Publié le 04/07/2011




Quelques mois à peine après l’assassinat de Shabhaz Bhatti (1), le ministère fédéral pour les Minorités religieuses vient d’être dissous par Islamabad, ravivant les craintes des chrétiens qui voient disparaître ce que certains considéraient comme leur dernier rempart contre la montée de l’islamisme au Pakistan.

Aujourd’hui 1er juillet est entré en vigueur le 18e amendement à la Constitution, voté par le Parlement puis approuvé par le gouvernement le 28 juin dernier, lequel décentralise, pour les affecter aux provinces, sept fonctions ministérielles, dont le ministère fédéral pour les Minorités religieuses.

L’ensemble des minorités chrétiennes, mais aussi hindoues, sikhs et ahmadis, qui subissent les conséquences de l’islamisation et de la montée de l’extrémisme au Pakistan, ont dénoncé unanimement un « amendement constitutionnel auquel elles n’avaient pris aucune part ».

Akram Masih Gill, qui s’est vu retirer aujourd’hui ses fonctions de ministre des Minorités religieuses, a lui aussi bataillé en vain afin empêcher le vote de ce remaniement constitutionnel. Catholique comme son prédécesseur, il a organisé des débats au Parlement et plus récemment encore de grandes manifestations regroupant les différentes minorités religieuses au Pakistan. La disparition du ministère des Minorités avait déjà failli passer en force il y a quelques mois, mais avait été annulé in extremis peu avant la mort de Shahbaz Bhatti, grâce à l’intervention des Etats-Unis.
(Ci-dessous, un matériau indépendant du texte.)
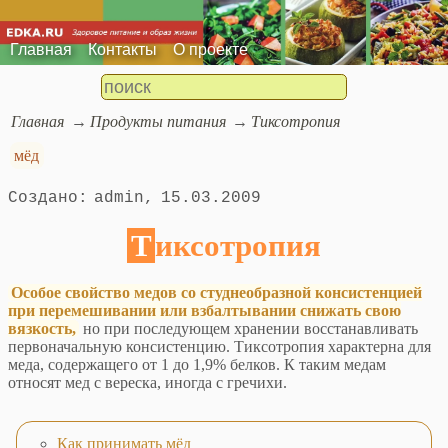
Главная
Контакты
О проекте
Главная
Продукты питания
Тиксотропия
мёд
admin
15.03.2009
Тиксотропия
Особое свойство медов со студнеобразной консистенцией
при перемешивании или взбалтывании снижать свою
вязкость,
но при последующем хранении восстанавливать
первоначальную консистенцию. Тиксотропия характерна для
меда, содержащего от 1 до 1,9% белков. К таким медам
относят мед с вереска, иногда с гречихи.
Как принимать мёд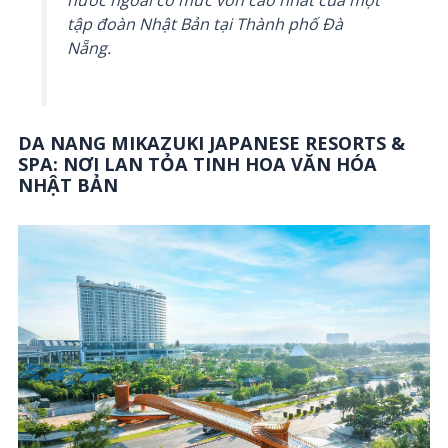
nước ngoài có mức vốn cao nhất của một
tập đoàn Nhật Bản tại Thành phố Đà
Nẵng.
DA NANG MIKAZUKI JAPANESE RESORTS &
SPA: NƠI LAN TỎA TINH HOA VĂN HÓA
NHẬT BẢN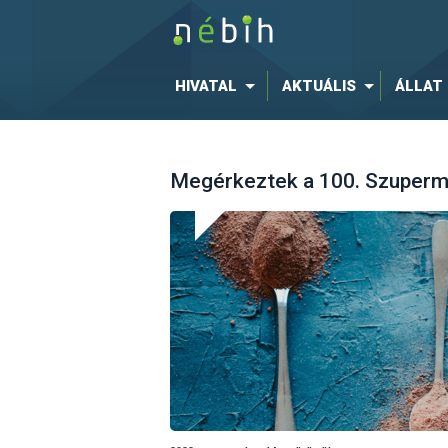
HIVATAL
AKTUÁLIS
ÁLLAT
Megérkeztek a 100. Szuperm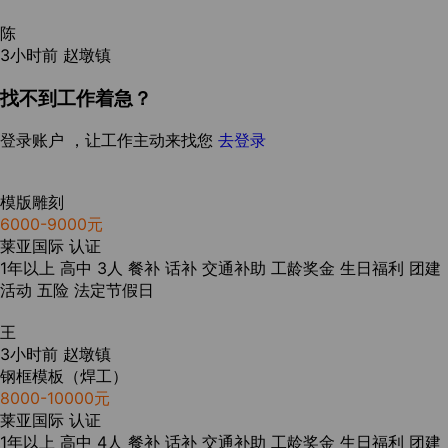
陈
3小时前
赵墩镇
找不到工作着急？
登录账户 ，让工作主动来找您
去登录
模版雕刻
6000-9000元
莱亚国际
认证
1年以上
高中
3人
餐补
话补
交通补助
工龄奖金
生日福利
团建
活动
五险
法定节假日
王
3小时前
赵墩镇
钢框模板（焊工）
8000-10000元
莱亚国际
认证
1年以上
高中
4人
餐补
话补
交通补助
工龄奖金
生日福利
团建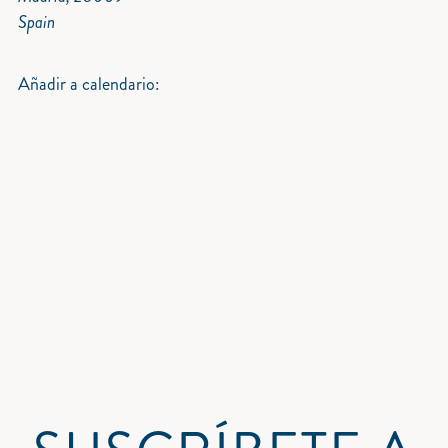
Spain
Añadir a calendario: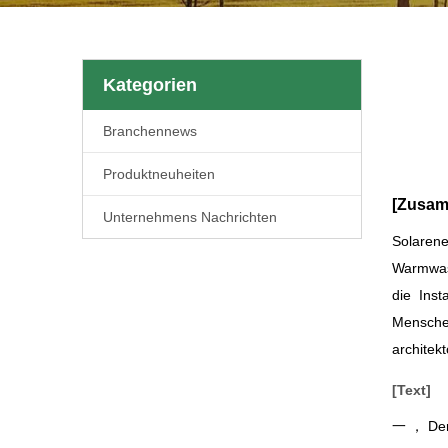
Kategorien
Branchennews
Produktneuheiten
[Zusam
Unternehmens Nachrichten
Solarene
Warmwass
die Inst
Menschen
architek
[Text]
一 ， Der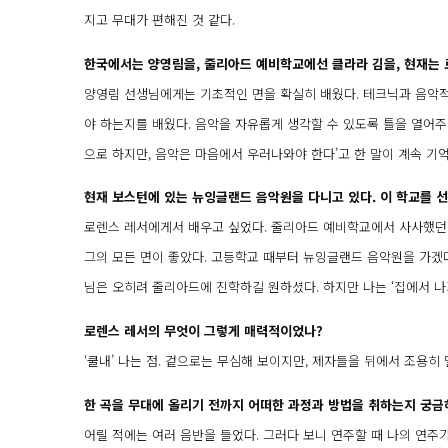
지고 무대가 편해진 것 같다.
한국에서는 양영림을, 줄리아드 예비학교에선 클라라 김을, 현재는 
양영림 선생님에게는 기초적인 면을 확실히 배웠다. 테크닉과 음악적
야 하는지를 배웠다. 음악을 자유롭게 생각할 수 있도록 틀을 열어주
으로 하지만, 음악은 마음에서 우러나와야 한다’고 한 말이 계속 기억
현재 보스턴에 있는 뉴잉글랜드 음악원을 다니고 있다. 이 학교를 
로렌스 레서에게서 배우고 싶었다. 줄리아드 예비학교에서 사사했던 
그의 모든 면이 좋았다. 고등학교 때부터 뉴잉글랜드 음악원을 가겠
님은 오히려 줄리아드에 진학하길 원하셨다. 하지만 나는 ‘집에서 
로렌스 레서의 무엇이 그렇게 매력적이었나?
‘쿨내’ 나는 점. 겉으로는 무심해 보이지만, 제자들을 뒤에서 조용
한 곡을 무대에 올리기 전까지 어떠한 과정과 방법을 취하는지 궁금
어릴 적에는 여러 음반을 들었다. 그러다 보니 연주할 때 나의 연주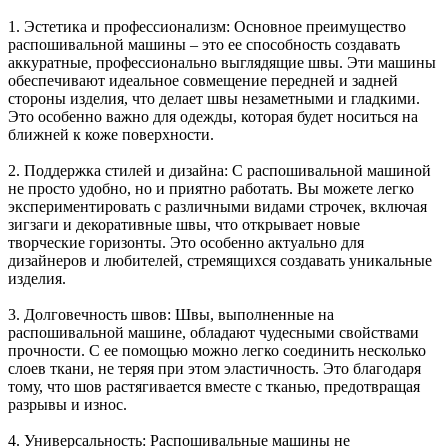
1. Эстетика и профессионализм: Основное преимущество
распошивальной машины – это ее способность создавать
аккуратные, профессионально выглядящие швы. Эти машины
обеспечивают идеальное совмещение передней и задней
стороны изделия, что делает швы незаметными и гладкими.
Это особенно важно для одежды, которая будет носиться на
ближней к коже поверхности.
2. Поддержка стилей и дизайна: С распошивальной машиной
не просто удобно, но и приятно работать. Вы можете легко
экспериментировать с различными видами строчек, включая
зигзаги и декоративные швы, что открывает новые
творческие горизонты. Это особенно актуально для
дизайнеров и любителей, стремящихся создавать уникальные
изделия.
3. Долговечность швов: Швы, выполненные на
распошивальной машине, обладают чудесными свойствами
прочности. С ее помощью можно легко соединить несколько
слоев ткани, не теряя при этом эластичность. Это благодаря
тому, что шов растягивается вместе с тканью, предотвращая
разрывы и износ.
4. Универсальность: Распошивальные машины не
Pour les chrétiens, dont l’agence Fides rapporte la consternation, cette mesure, pressentie depuis l’assassinat de Shabhaz Bhatti en mars dernier, « fait disparaître de l’agenda du gouvernement central toutes les préoccupations concernant les droits des minorités ». C’est comme si l’on « assassinait Shabhaz Bhatti une seconde fois », déplore une source locale, ajoutant que « le premier [assassinat] avait consisté en son élimination physique, et le deuxième en l’élimination de son projet et de l’héritage politique en faveur duquel il s’était tant engagé ». Un prêtre de Lahore n’hésite pas quant à lui à prédire : « Pour les fondamentalistes, ce sera un « feu vert » donné à de nouvelles agressions, violences et persécutions contre les chrétiens. »

Malgré la dissolution de son ministère, Akram Gill a tenu aujourd’hui à rassurer les minorités religieuses en déclarant avoir reçu « des garanties du Premier ministre » pour que leur protection soit assurée et que soit réintégrée au sein du tout nouveau mais encore mal défini ministère fédéral pour l’Harmonie interreligieuse et les Droits de l’homme, une partie des fonctions de l’ancien ministère des Minorités.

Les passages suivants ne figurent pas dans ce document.